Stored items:
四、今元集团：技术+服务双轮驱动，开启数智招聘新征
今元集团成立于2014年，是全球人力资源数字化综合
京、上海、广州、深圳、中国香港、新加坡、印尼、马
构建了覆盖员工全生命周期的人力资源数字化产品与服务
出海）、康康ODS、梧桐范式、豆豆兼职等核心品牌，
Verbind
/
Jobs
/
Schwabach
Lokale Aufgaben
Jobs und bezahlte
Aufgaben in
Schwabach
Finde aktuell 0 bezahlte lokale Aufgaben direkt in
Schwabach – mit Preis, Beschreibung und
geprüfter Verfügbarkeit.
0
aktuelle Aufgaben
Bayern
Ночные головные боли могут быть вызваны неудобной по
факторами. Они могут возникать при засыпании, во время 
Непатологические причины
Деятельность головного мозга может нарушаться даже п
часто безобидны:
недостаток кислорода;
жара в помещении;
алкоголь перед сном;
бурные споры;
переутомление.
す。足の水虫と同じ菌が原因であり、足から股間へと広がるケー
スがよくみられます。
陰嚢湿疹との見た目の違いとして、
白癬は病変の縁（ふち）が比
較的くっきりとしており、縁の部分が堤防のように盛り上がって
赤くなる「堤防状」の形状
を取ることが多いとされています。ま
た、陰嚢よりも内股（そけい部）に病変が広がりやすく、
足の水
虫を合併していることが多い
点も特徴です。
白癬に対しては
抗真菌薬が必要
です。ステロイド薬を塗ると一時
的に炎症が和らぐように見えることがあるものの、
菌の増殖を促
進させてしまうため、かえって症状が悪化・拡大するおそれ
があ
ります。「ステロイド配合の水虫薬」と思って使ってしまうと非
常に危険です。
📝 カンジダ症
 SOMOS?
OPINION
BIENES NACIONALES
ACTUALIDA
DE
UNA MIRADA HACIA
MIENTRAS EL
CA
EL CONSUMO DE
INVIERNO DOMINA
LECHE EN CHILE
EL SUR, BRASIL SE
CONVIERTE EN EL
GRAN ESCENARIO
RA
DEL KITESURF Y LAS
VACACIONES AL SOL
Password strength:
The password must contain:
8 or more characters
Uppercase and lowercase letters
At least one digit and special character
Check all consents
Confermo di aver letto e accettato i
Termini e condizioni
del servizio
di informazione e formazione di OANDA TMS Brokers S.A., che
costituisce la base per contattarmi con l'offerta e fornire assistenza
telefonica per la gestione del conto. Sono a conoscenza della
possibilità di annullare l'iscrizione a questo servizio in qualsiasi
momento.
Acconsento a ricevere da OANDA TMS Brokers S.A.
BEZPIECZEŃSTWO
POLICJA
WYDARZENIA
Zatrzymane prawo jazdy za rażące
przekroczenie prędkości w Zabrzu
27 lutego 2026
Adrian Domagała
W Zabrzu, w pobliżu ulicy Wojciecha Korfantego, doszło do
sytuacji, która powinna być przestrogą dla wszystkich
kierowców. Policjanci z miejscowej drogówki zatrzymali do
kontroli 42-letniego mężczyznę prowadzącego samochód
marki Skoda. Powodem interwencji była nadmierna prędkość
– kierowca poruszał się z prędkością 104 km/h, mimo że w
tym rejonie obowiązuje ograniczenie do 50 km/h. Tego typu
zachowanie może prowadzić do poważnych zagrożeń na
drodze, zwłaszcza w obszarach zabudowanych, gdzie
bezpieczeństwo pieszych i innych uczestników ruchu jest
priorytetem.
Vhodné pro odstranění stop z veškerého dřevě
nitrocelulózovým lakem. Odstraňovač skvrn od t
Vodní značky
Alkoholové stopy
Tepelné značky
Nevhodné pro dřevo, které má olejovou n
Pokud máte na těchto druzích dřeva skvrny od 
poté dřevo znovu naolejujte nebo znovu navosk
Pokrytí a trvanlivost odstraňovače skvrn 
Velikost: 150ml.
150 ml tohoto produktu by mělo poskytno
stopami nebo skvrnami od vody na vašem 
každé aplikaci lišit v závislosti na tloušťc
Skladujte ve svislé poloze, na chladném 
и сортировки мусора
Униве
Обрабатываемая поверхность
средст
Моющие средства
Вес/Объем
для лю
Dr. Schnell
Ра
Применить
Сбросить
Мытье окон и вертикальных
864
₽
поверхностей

### WHAT TO WORK ON
Replace "Jobs" with "Stellen" wherever it occurs in the items above, and reproduce every line with nothing else altered.

### EXPECTED OUTPUT
四、今元集团：技术+服务双轮驱动，开启数智招聘新征
今元集团成立于2014年，是全球人力资源数字化综合
京、上海、广州、深圳、中国香港、新加坡、印尼、马
构建了覆盖员工全生命周期的人力资源数字化产品与服务
出海）、康康ODS、梧桐范式、豆豆兼职等核心品牌，
Verbind
/
Stellen
/
Schwabach
Lokale Aufgaben
Stellen und bezahlte
Aufgaben in
Schwabach
Finde aktuell 0 bezahlte lokale Aufgaben direkt in
Schwabach – mit Preis, Beschreibung und
geprüfter Verfügbarkeit.
0
aktuelle Aufgaben
Bayern
Ночные головные боли могут быть вызваны неудобной по
факторами. Они могут возникать при засыпании, во время 
Непатологические причины
Деятельность головного мозга может нарушаться даже п
часто безобидны:
недостаток кислорода;
жара в помещении;
алкоголь перед сном;
бурные споры;
переутомление.
す。足の水虫と同じ菌が原因であり、足から股間へと広がるケー
スがよくみられます。
陰嚢湿疹との見た目の違いとして、
白癬は病変の縁（ふち）が比
較的くっきりとしており、縁の部分が堤防のように盛り上がって
赤くなる「堤防状」の形状
を取ることが多いとされています。ま
た、陰嚢よりも内股（そけい部）に病変が広がりやすく、
足の水
虫を合併していることが多い
点も特徴です。
白癬に対しては
抗真菌薬が必要
です。ステロイド薬を塗ると一時
的に炎症が和らぐように見えることがあるものの、
菌の増殖を促
進させてしまうため、かえって症状が悪化・拡大するおそれ
があ
ります。「ステロイド配合の水虫薬」と思って使ってしまうと非
常に危険です。
📝 カンジダ症
 SOMOS?
OPINION
BIENES NACIONALES
ACTUALIDA
DE
UNA MIRADA HACIA
MIENTRAS EL
CA
EL CONSUMO DE
INVIERNO DOMINA
LECHE EN CHILE
EL SUR, BRASIL SE
CONVIERTE EN EL
GRAN ESCENARIO
RA
DEL KITESURF Y LAS
VACACIONES AL SOL
Password strength:
The password must contain:
8 or more characters
Uppercase and lowercase letters
At least one digit and special character
Check all consents
Confermo di aver letto e accettato i
Termini e condizioni
del servizio
di informazione e formazione di OANDA TMS Brokers S.A., che
costituisce la base per contattarmi con l'offerta e fornire assistenza
telefonica per la gestione del conto. Sono a conoscenza della
possibilità di annullare l'iscrizione a questo servizio in qualsiasi
momento.
Acconsento a ricevere da OANDA TMS Brokers S.A.
BEZPIECZEŃSTWO
POLICJA
WYDARZENIA
Zatrzymane prawo jazdy za rażące
przekroczenie prędkości w Zabrzu
27 lutego 2026
Adrian Domagała
W Zabrzu, w pobliżu ulicy Wojciecha Korfantego, doszło do
sytuacji, która powinna być przestrogą dla wszystkich
kierowców. Policjanci z miejscowej drogówki zatrzymali do
kontroli 42-letniego mężczyznę prowadzącego samochód
marki Skoda. Powodem interwencji była nadmierna prędkość
– kierowca poruszał się z prędkością 104 km/h, mimo że w
tym rejonie obowiązuje ograniczenie do 50 km/h. Tego typu
zachowanie może prowadzić do poważnych zagrożeń na
drodze, zwłaszcza w obszarach zabudowanych, gdzie
bezpieczeństwo pieszych i innych uczestników ruchu jest
priorytetem.
Vhodné pro odstranění stop z veškerého dřevě
nitrocelulózovým lakem. Odstraňovač skvrn od t
Vodní značky
Alkoholové stopy
Tepelné značky
Nevhodné pro dřevo, které má olejovou n
Pokud máte na těchto druzích dřeva skvrny od 
poté dřevo znovu naolejujte nebo znovu navosk
Pokrytí a trvanlivost odstraňovače skvrn 
Velikost: 150ml.
150 ml tohoto produktu by mělo poskytno
stopami nebo skvrnami od vody na vašem 
každé aplikaci lišit v závislosti na tloušťc
Skladujte ve svislé poloze, na chladném 
и сортировки мусора
Униве
Обрабатываемая поверхность
средст
Моющие средства
Вес/Объем
для лю
Dr. Schnell
Ра
Применить
Сбросить
Мытье окон и вертикальных
864
₽
поверхностей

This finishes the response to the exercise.